Please give back each line of the material unchanged, but without the images.

--- START ---

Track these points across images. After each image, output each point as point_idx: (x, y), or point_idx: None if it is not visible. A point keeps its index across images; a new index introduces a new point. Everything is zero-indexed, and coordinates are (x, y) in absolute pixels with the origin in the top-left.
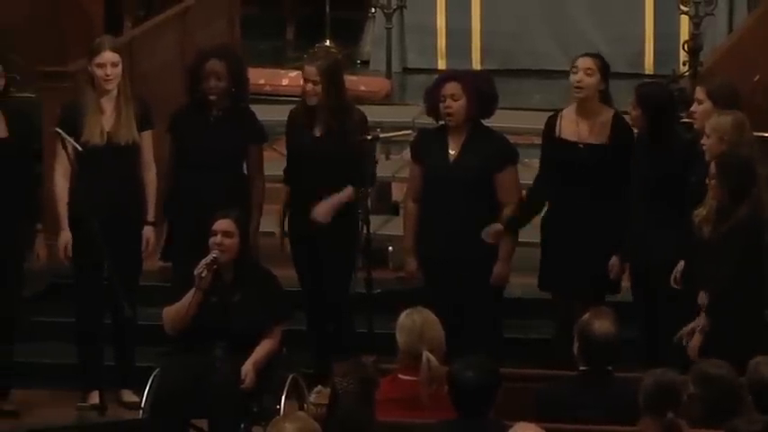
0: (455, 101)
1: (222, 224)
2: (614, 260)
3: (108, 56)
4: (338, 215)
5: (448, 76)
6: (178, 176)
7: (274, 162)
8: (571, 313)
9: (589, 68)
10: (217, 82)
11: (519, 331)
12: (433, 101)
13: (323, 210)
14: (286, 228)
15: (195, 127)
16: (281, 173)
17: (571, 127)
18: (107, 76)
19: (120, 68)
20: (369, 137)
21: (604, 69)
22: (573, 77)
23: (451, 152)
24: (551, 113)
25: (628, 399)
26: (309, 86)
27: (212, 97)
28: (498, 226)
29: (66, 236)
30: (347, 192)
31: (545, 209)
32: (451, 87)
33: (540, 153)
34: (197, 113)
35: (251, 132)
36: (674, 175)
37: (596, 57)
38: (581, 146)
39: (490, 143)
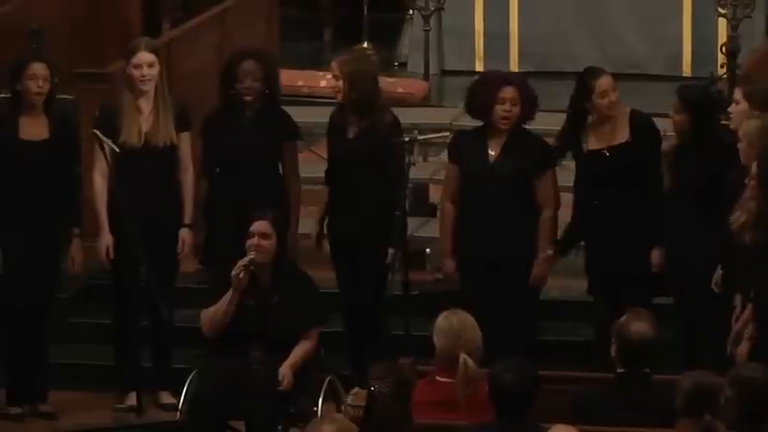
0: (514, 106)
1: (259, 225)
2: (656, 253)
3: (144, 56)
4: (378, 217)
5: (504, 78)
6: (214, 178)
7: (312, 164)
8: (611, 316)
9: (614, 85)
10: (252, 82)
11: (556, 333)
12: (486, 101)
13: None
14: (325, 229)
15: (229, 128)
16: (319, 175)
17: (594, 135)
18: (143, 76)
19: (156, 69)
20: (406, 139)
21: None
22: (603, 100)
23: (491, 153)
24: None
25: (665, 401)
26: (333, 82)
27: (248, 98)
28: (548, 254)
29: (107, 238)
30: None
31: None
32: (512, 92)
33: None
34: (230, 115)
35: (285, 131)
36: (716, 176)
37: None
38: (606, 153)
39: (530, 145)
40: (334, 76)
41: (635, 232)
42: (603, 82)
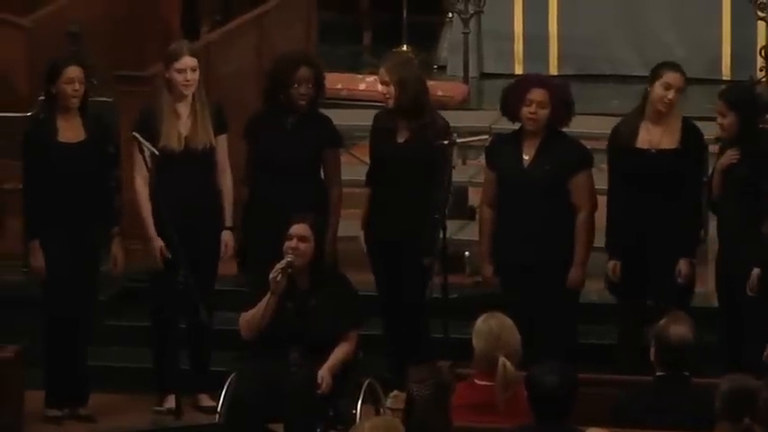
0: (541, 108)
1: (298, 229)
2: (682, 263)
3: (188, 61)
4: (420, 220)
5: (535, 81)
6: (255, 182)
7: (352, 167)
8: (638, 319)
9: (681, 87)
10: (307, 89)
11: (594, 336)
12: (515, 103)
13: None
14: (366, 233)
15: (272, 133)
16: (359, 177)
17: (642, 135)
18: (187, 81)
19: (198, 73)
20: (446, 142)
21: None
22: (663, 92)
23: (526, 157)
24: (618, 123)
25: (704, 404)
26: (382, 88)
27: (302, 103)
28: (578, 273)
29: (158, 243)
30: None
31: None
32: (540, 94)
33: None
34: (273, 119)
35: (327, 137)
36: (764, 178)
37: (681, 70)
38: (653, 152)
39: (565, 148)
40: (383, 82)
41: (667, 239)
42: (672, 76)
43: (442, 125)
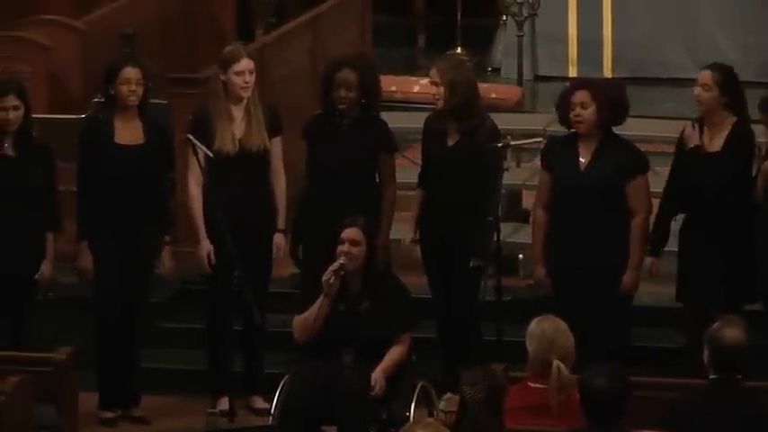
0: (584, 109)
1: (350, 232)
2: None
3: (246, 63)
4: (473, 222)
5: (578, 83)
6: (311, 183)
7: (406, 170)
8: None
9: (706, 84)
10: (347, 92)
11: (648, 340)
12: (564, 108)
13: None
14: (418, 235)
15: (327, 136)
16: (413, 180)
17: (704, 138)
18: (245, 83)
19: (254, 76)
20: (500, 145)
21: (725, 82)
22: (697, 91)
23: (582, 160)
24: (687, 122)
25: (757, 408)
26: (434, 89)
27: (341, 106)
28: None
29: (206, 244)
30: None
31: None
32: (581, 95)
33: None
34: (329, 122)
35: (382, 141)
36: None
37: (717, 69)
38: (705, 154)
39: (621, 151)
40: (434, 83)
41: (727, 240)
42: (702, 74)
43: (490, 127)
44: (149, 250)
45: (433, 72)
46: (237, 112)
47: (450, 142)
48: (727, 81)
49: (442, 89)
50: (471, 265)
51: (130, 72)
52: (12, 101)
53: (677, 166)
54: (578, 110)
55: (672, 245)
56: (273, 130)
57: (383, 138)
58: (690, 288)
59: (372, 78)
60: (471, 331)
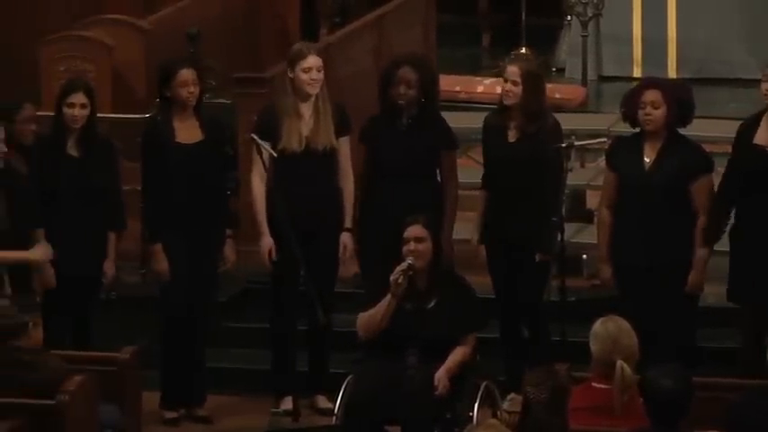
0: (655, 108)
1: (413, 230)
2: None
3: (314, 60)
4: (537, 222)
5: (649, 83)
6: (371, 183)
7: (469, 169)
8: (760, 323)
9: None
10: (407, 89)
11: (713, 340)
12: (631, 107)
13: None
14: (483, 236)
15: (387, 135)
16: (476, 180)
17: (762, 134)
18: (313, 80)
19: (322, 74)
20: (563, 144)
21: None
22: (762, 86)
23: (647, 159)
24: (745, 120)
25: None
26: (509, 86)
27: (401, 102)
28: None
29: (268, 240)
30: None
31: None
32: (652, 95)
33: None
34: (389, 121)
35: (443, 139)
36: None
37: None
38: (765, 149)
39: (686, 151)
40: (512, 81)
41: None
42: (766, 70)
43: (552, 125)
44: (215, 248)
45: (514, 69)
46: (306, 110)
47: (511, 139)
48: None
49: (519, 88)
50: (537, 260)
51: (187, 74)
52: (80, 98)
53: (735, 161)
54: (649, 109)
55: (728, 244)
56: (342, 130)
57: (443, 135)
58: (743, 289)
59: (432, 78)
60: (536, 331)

--- END ---

*Task solution:*
Track these points across images. After each image, output each point as point_idx: (x, y), or point_idx: None if it is not visible. A point keeps its index across images; a new index introduces a new point. Everything is zero-indexed, and coordinates are (x, y) in absolute pixels with the origin in the top-left.
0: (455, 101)
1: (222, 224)
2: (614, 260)
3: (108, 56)
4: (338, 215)
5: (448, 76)
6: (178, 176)
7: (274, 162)
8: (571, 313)
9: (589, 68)
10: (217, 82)
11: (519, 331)
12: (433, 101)
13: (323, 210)
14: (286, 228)
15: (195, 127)
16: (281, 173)
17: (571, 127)
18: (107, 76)
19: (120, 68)
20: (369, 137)
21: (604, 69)
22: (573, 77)
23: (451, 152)
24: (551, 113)
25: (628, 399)
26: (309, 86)
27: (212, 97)
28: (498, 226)
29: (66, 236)
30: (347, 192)
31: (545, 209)
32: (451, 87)
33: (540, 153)
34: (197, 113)
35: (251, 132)
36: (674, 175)
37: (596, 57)
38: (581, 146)
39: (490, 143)
0: (514, 106)
1: (259, 225)
2: (656, 253)
3: (144, 56)
4: (378, 217)
5: (504, 78)
6: (214, 178)
7: (312, 164)
8: (611, 316)
9: (614, 85)
10: (252, 82)
11: (556, 333)
12: (486, 101)
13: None
14: (325, 229)
15: (229, 128)
16: (319, 175)
17: (594, 135)
18: (143, 76)
19: (156, 69)
20: (406, 139)
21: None
22: (603, 100)
23: (491, 153)
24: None
25: (665, 401)
26: (333, 82)
27: (248, 98)
28: (548, 254)
29: (107, 238)
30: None
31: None
32: (512, 92)
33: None
34: (230, 115)
35: (285, 131)
36: (716, 176)
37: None
38: (606, 153)
39: (530, 145)
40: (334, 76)
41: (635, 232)
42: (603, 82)
0: (541, 108)
1: (298, 229)
2: (682, 263)
3: (188, 61)
4: (420, 220)
5: (535, 81)
6: (255, 182)
7: (352, 167)
8: (638, 319)
9: (681, 87)
10: (307, 89)
11: (594, 336)
12: (515, 103)
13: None
14: (366, 233)
15: (272, 133)
16: (359, 177)
17: (642, 135)
18: (187, 81)
19: (198, 73)
20: (446, 142)
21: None
22: (663, 92)
23: (526, 157)
24: (618, 123)
25: (704, 404)
26: (382, 88)
27: (302, 103)
28: (578, 273)
29: (158, 243)
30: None
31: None
32: (540, 94)
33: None
34: (273, 119)
35: (327, 137)
36: (764, 178)
37: (681, 70)
38: (653, 152)
39: (565, 148)
40: (383, 82)
41: (667, 239)
42: (672, 76)
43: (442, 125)
0: (584, 109)
1: (350, 232)
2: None
3: (246, 63)
4: (473, 222)
5: (578, 83)
6: (311, 183)
7: (406, 170)
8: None
9: (706, 84)
10: (347, 92)
11: (648, 340)
12: (564, 108)
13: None
14: (418, 235)
15: (327, 136)
16: (413, 180)
17: (704, 138)
18: (245, 83)
19: (254, 76)
20: (500, 145)
21: (725, 82)
22: (697, 91)
23: (582, 160)
24: (687, 122)
25: (757, 408)
26: (434, 89)
27: (341, 106)
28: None
29: (206, 244)
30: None
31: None
32: (581, 95)
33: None
34: (329, 122)
35: (382, 141)
36: None
37: (717, 69)
38: (705, 154)
39: (621, 151)
40: (434, 83)
41: (727, 240)
42: (702, 74)
43: (490, 127)
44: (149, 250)
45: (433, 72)
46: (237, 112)
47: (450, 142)
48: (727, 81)
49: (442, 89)
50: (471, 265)
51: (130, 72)
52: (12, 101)
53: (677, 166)
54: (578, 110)
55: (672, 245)
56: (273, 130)
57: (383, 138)
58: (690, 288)
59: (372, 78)
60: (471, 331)
0: (655, 108)
1: (413, 230)
2: None
3: (314, 60)
4: (537, 222)
5: (649, 83)
6: (371, 183)
7: (469, 169)
8: (760, 323)
9: None
10: (407, 89)
11: (713, 340)
12: (631, 107)
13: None
14: (483, 236)
15: (387, 135)
16: (476, 180)
17: (762, 134)
18: (313, 80)
19: (322, 74)
20: (563, 144)
21: None
22: (762, 86)
23: (647, 159)
24: (745, 120)
25: None
26: (509, 86)
27: (401, 102)
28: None
29: (268, 240)
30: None
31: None
32: (652, 95)
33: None
34: (389, 121)
35: (443, 139)
36: None
37: None
38: (765, 149)
39: (686, 151)
40: (512, 81)
41: None
42: (766, 70)
43: (552, 125)
44: (215, 248)
45: (514, 69)
46: (306, 110)
47: (511, 139)
48: None
49: (519, 88)
50: (537, 260)
51: (187, 74)
52: (80, 98)
53: (735, 161)
54: (649, 109)
55: (728, 244)
56: (342, 130)
57: (443, 135)
58: (743, 289)
59: (432, 78)
60: (536, 331)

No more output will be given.